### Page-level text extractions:
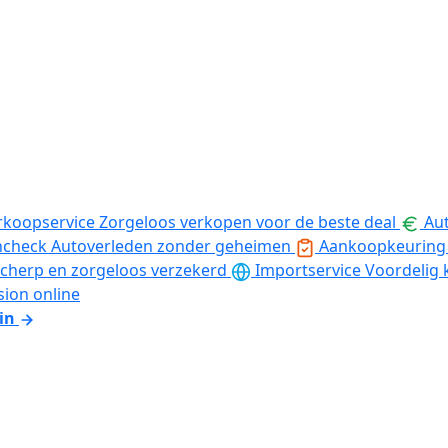
rkoopservice
Zorgeloos verkopen voor de beste deal
Aut
ncheck
Autoverleden zonder geheimen
Aankoopkeuring
cherp en zorgeloos verzekerd
Importservice
Voordelig 
sion online
in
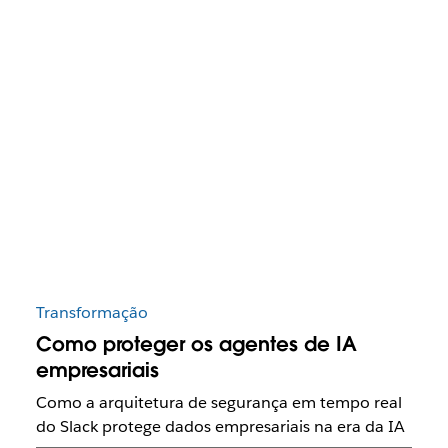
Transformação
Como proteger os agentes de IA
empresariais
Como a arquitetura de segurança em tempo real
do Slack protege dados empresariais na era da IA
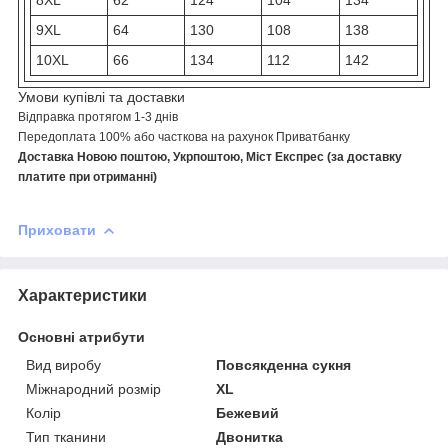
8XL
62
124
104
134
9XL
64
130
108
138
10XL
66
134
112
142
Умови купівлі та доставки
Відправка протягом 1-3 днів
Передоплата 100% або часткова на рахунок Приватбанку
Доставка Новою поштою, Укрпоштою, Міст Експрес (за доставку
платите при отриманні)
Приховати
Характеристики
Основні атрибути
Вид виробу
Повсякденна сукня
Міжнародний розмір
XL
Колір
Бежевий
Тип тканини
Двонитка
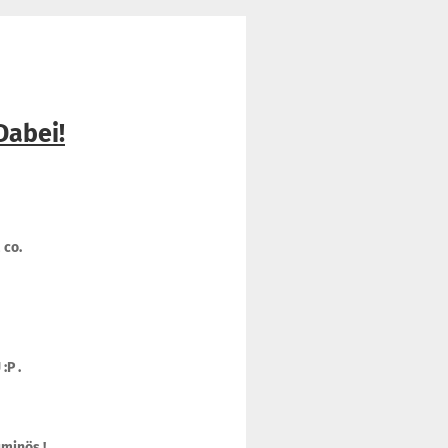
Dabei!
 co.
 :P .
uminös !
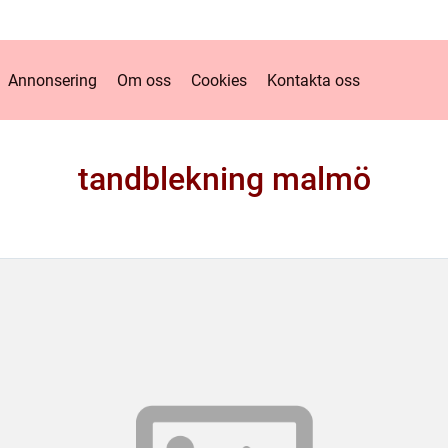
Annonsering
Om oss
Cookies
Kontakta oss
tandblekning malmö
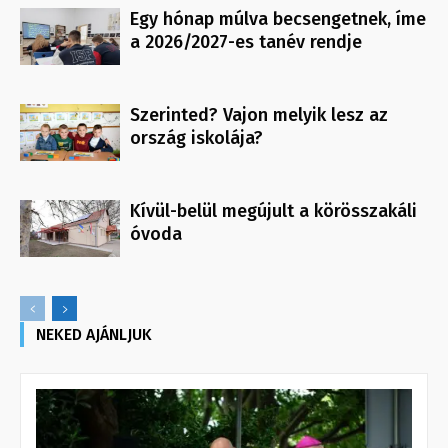
Egy hónap múlva becsengetnek, íme
a 2026/2027-es tanév rendje
Szerinted? Vajon melyik lesz az
ország iskolája?
Kívül-belül megújult a körösszakáli
óvoda
NEKED AJÁNLJUK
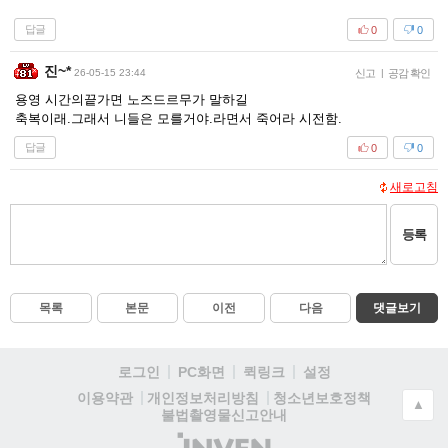
답글
0
0
진~*
26-05-15 23:44
신고
|
공감 확인
용영 시간의끝가면 노즈드르무가 말하길
축복이래.그래서 니들은 모를거야.라면서 죽어라 시전함.
답글
0
0
새로고침
등록
목록
본문
이전
다음
댓글보기
로그인
PC화면
퀵링크
설정
청소년보호정책
이용약관
개인정보처리방침
▲
불법촬영물신고안내
(주)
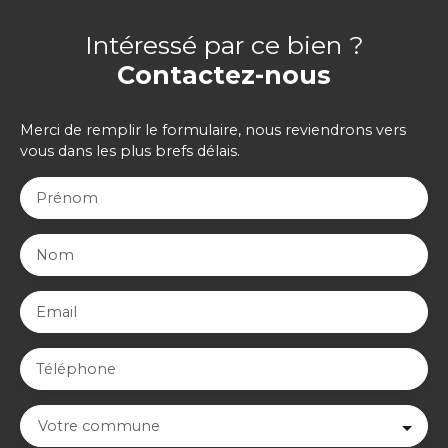
Intéressé par ce bien ?
Contactez-nous
Merci de remplir le formulaire, nous reviendrons vers
vous dans les plus brefs délais.
Prénom
Nom
Email
Téléphone
Votre commune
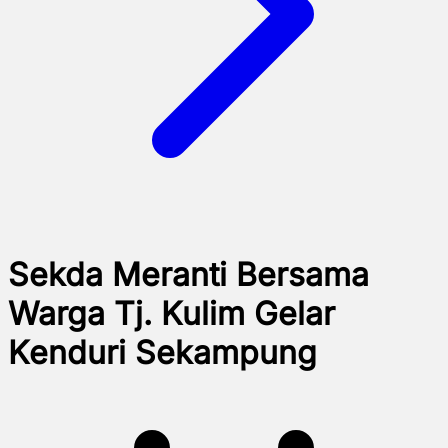
Sekda Meranti Bersama
Warga Tj. Kulim Gelar
Kenduri Sekampung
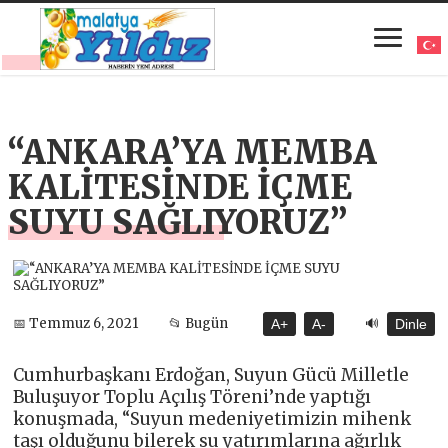
“ANKARA’YA MEMBA
KALİTESİNDE İÇME
SUYU SAĞLIYORUZ”
🔊
📅 Temmuz 6, 2021
📂 Bugün
A+
A-
Dinle
Cumhurbaşkanı Erdoğan, Suyun Gücü Milletle
Buluşuyor Toplu Açılış Töreni’nde yaptığı
konuşmada, “Suyun medeniyetimizin mihenk
taşı olduğunu bilerek su yatırımlarına ağırlık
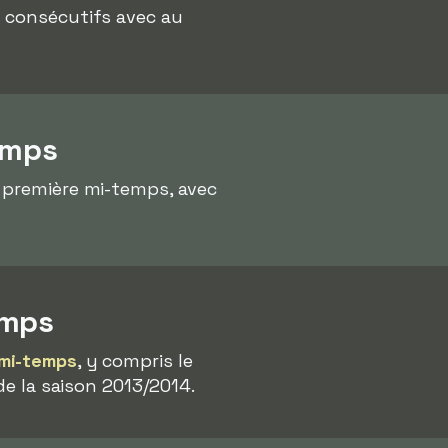
s consécutifs avec au
emps
 première mi-temps, avec
emps
mi-temps
, y compris le
de la saison 2013/2014.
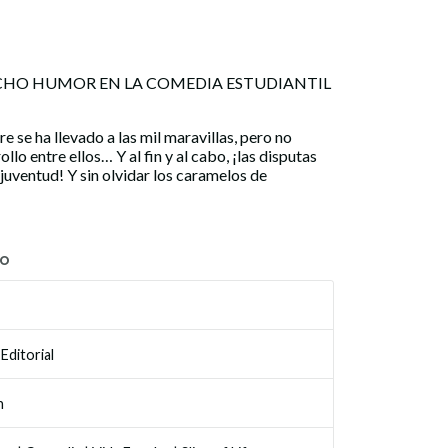
UCHO HUMOR EN LA COMEDIA ESTUDIANTIL
re se ha llevado a las mil maravillas, pero no
lo entre ellos… Y al fin y al cabo, ¡las disputas
juventud! Y sin olvidar los caramelos de
TO
Editorial
n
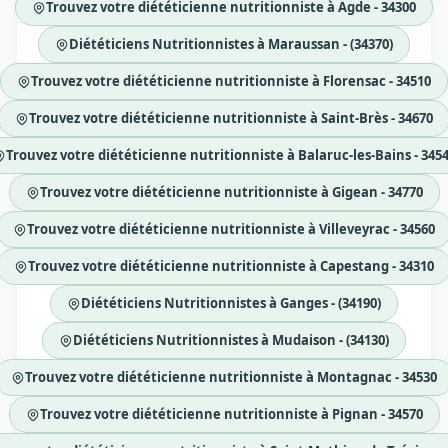
Trouvez votre diététicienne nutritionniste à Agde - 34300
Diététiciens Nutritionnistes à Maraussan - (34370)
Trouvez votre diététicienne nutritionniste à Florensac - 34510
Trouvez votre diététicienne nutritionniste à Saint-Brès - 34670
Trouvez votre diététicienne nutritionniste à Balaruc-les-Bains - 345
Trouvez votre diététicienne nutritionniste à Gigean - 34770
Trouvez votre diététicienne nutritionniste à Villeveyrac - 34560
Trouvez votre diététicienne nutritionniste à Capestang - 34310
Diététiciens Nutritionnistes à Ganges - (34190)
Diététiciens Nutritionnistes à Mudaison - (34130)
Trouvez votre diététicienne nutritionniste à Montagnac - 34530
Trouvez votre diététicienne nutritionniste à Pignan - 34570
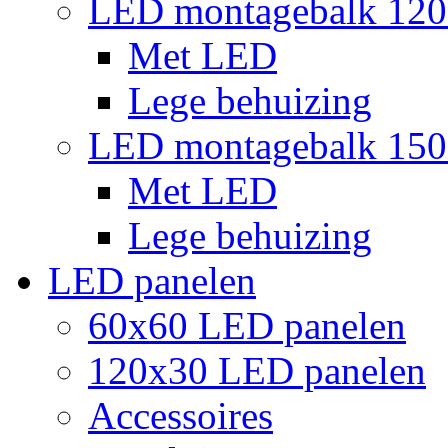
LED montagebalk 12
Met LED
Lege behuizing
LED montagebalk 15
Met LED
Lege behuizing
LED panelen
60x60 LED panelen
120x30 LED panelen
Accessoires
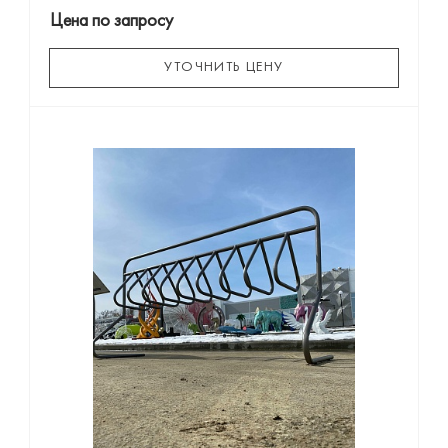
Цена по запросу
УТОЧНИТЬ ЦЕНУ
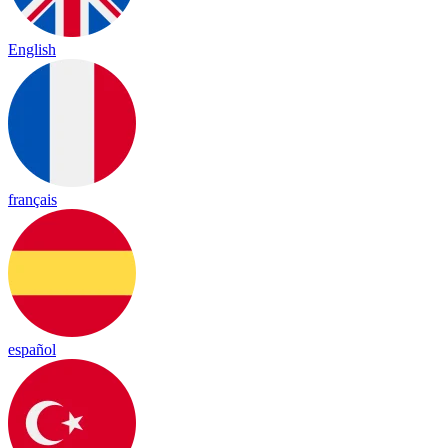
English
français
español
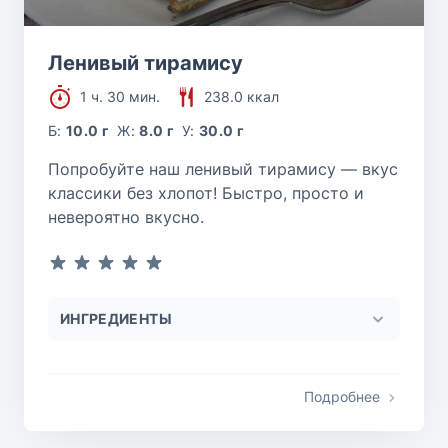
Ленивый тирамису
1 ч. 30 мин.
238.0 ккал
Б:
10.0 г
Ж:
8.0 г
У:
30.0 г
Попробуйте наш ленивый тирамису — вкус
классики без хлопот! Быстро, просто и
невероятно вкусно.
ИНГРЕДИЕНТЫ
Подробнее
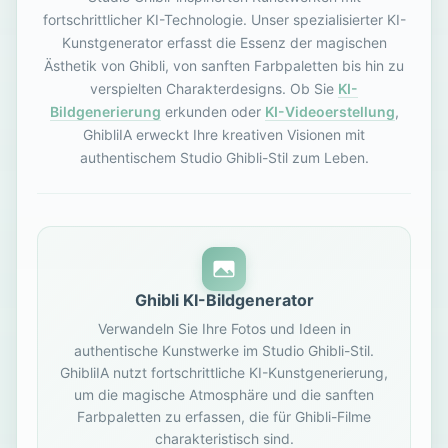
fortschrittlicher KI-Technologie. Unser spezialisierter KI-
Kunstgenerator erfasst die Essenz der magischen
Ästhetik von Ghibli, von sanften Farbpaletten bis hin zu
verspielten Charakterdesigns. Ob Sie
KI-
Bildgenerierung
erkunden oder
KI-Videoerstellung
,
GhibliIA erweckt Ihre kreativen Visionen mit
authentischem Studio Ghibli-Stil zum Leben.
Ghibli KI-Bildgenerator
Verwandeln Sie Ihre Fotos und Ideen in
authentische Kunstwerke im Studio Ghibli-Stil.
GhibliIA nutzt fortschrittliche KI-Kunstgenerierung,
um die magische Atmosphäre und die sanften
Farbpaletten zu erfassen, die für Ghibli-Filme
charakteristisch sind.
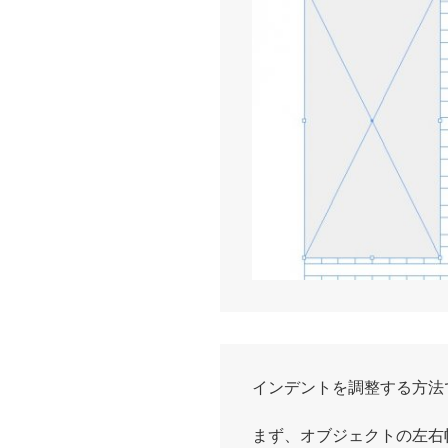
インデントを調整する方法
まず、オブジェクトの左右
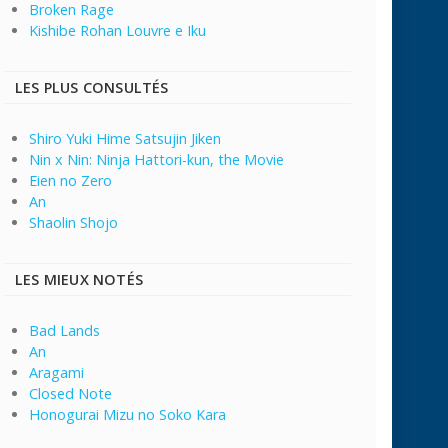
Broken Rage
Kishibe Rohan Louvre e Iku
LES PLUS CONSULTÉS
Shiro Yuki Hime Satsujin Jiken
Nin x Nin: Ninja Hattori-kun, the Movie
Eien no Zero
An
Shaolin Shojo
LES MIEUX NOTÉS
Bad Lands
An
Aragami
Closed Note
Honogurai Mizu no Soko Kara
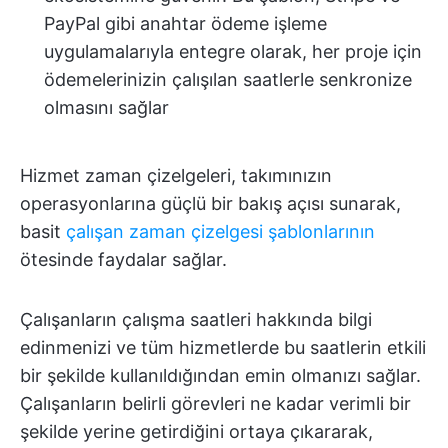
PayPal gibi anahtar ödeme işleme
uygulamalarıyla entegre olarak, her proje için
ödemelerinizin çalışılan saatlerle senkronize
olmasını sağlar
Hizmet zaman çizelgeleri, takımınızın
operasyonlarına güçlü bir bakış açısı sunarak,
basit
çalışan zaman çizelgesi şablonlarının
ötesinde faydalar sağlar.
Çalışanların çalışma saatleri hakkında bilgi
edinmenizi ve tüm hizmetlerde bu saatlerin etkili
bir şekilde kullanıldığından emin olmanızı sağlar.
Çalışanların belirli görevleri ne kadar verimli bir
şekilde yerine getirdiğini ortaya çıkararak,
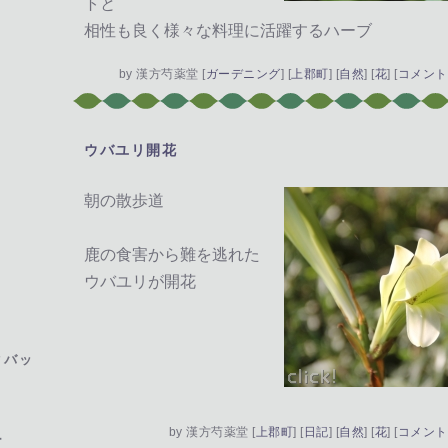
トと
相性も良く様々な料理に活躍するハーブ
by
漢方芍薬堂
[
ガーデニング
]
[
上郡町
]
[
自然
]
[
花
]
[
コメント(
ウバユリ開花
―
朝の散歩道
鹿の食害から難を逃れた
ウバユリが開花
ト
クバッ
by
漢方芍薬堂
[
上郡町
]
[
日記
]
[
自然
]
[
花
]
[
コメント(
ー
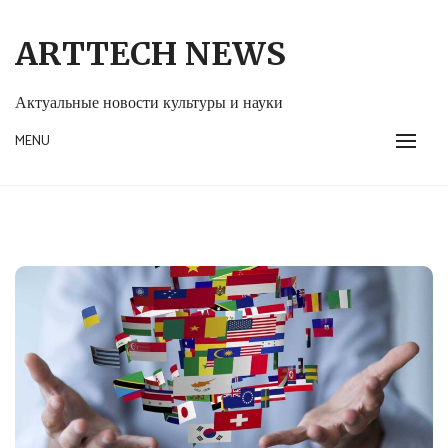
Skip
to
ARTTECH NEWS
content
Актуальные новости культуры и науки
MENU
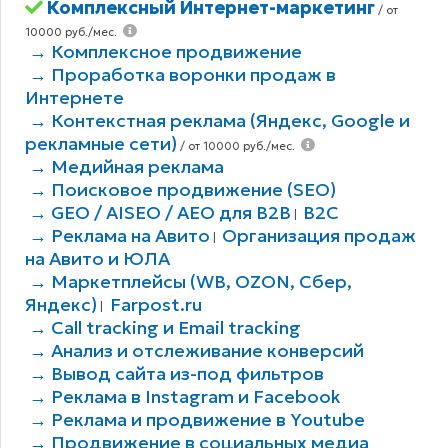
Комплексный Интернет-маркетинг
/ от
10000 руб./мес.
→ Комплексное продвижение
→ Проработка воронки продаж в
Интернете
→ Контекстная реклама (Яндекс, Google и
рекламные сети)
/ от 10000 руб./мес.
→ Медийная реклама
→ Поисковое продвижение (SEO)
→ GEO / AISEO / AEO для B2В
B2C
|
→ Реклама на Авито
Организация продаж
|
на Авито и ЮЛА
→ Маркетплейсы (WB, OZON, Сбер,
Яндекс)
Farpost.ru
|
→ Call tracking и Email tracking
→ Анализ и отслеживание конверсий
→ Вывод сайта из-под фильтров
→ Реклама в Instagram и Facebook
→ Реклама и продвижение в Youtube
→ Продвижение в социальных медиа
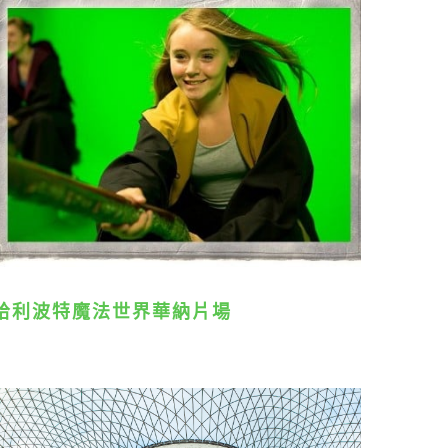
哈利波特魔法世界華納片場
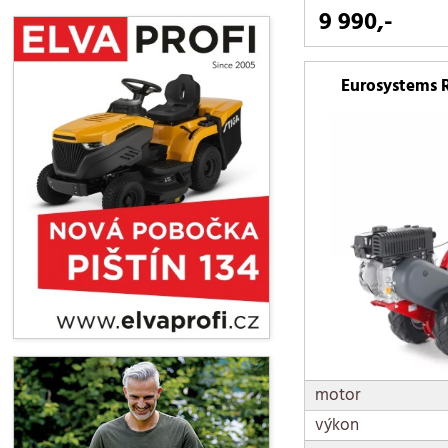
9 990,-
Eurosystems 
motor
výkon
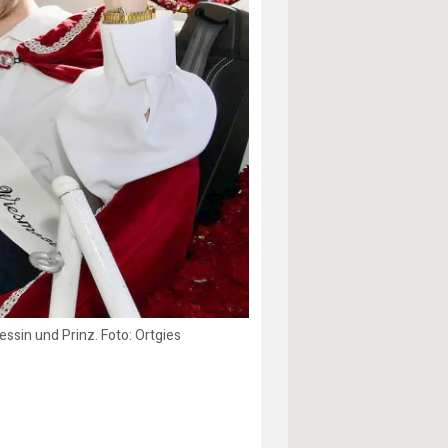
essin und Prinz. Foto: Ortgies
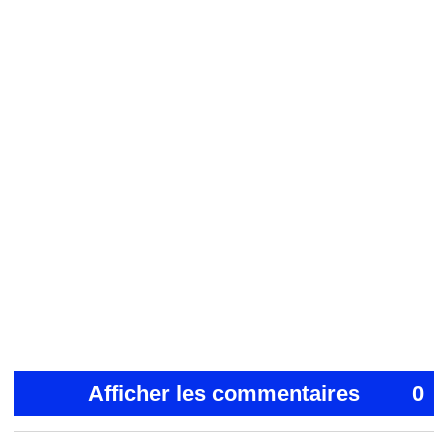
Afficher les commentaires
0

### Exercise details:
What you write out is the stretch of entries from the line containing "용영 시간의끝가면 노즈드르무가 말하길" to the line containing "Trouvez votre diététicienne nutritionniste à Agde", word for word, with both end lines and no pictures.

### Solved exercise:
용영 시간의끝가면 노즈드르무가 말하길
축복이래.그래서 니들은 모를거야.라면서 죽어라 시전함.
답글
0
0
새로고침
등록
목록
본문
이전
다음
댓글보기
로그인
PC화면
퀵링크
설정
청소년보호정책
이용약관
개인정보처리방침
▲
불법촬영물신고안내
(주)
Intéressé par ce bien ?
Contactez-nous
Merci de remplir le formulaire, nous reviendrons vers
vous dans les plus brefs délais.
Prénom
Nom
Email
Téléphone
Votre commune
Sekda Meranti Bersama
Warga Tj. Kulim Gelar
Kenduri Sekampung
“ANKARA’YA MEMBA
KALİTESİNDE İÇME
SUYU SAĞLIYORUZ”
🔊
📅 Temmuz 6, 2021
📂 Bugün
A+
A-
Dinle
Cumhurbaşkanı Erdoğan, Suyun Gücü Milletle
Buluşuyor Toplu Açılış Töreni’nde yaptığı
konuşmada, “Suyun medeniyetimizin mihenk
taşı olduğunu bilerek su yatırımlarına ağırlık
s consécutifs avec au
emps
 première mi-temps, avec
emps
mi-temps
, y compris le
de la saison 2013/2014.
UCHO HUMOR EN LA COMEDIA ESTUDIANTIL
re se ha llevado a las mil maravillas, pero no
lo entre ellos… Y al fin y al cabo, ¡las disputas
juventud! Y sin olvidar los caramelos de
TO
Editorial
n
Trouvez votre diététicienne nutritionniste à Agde - 34300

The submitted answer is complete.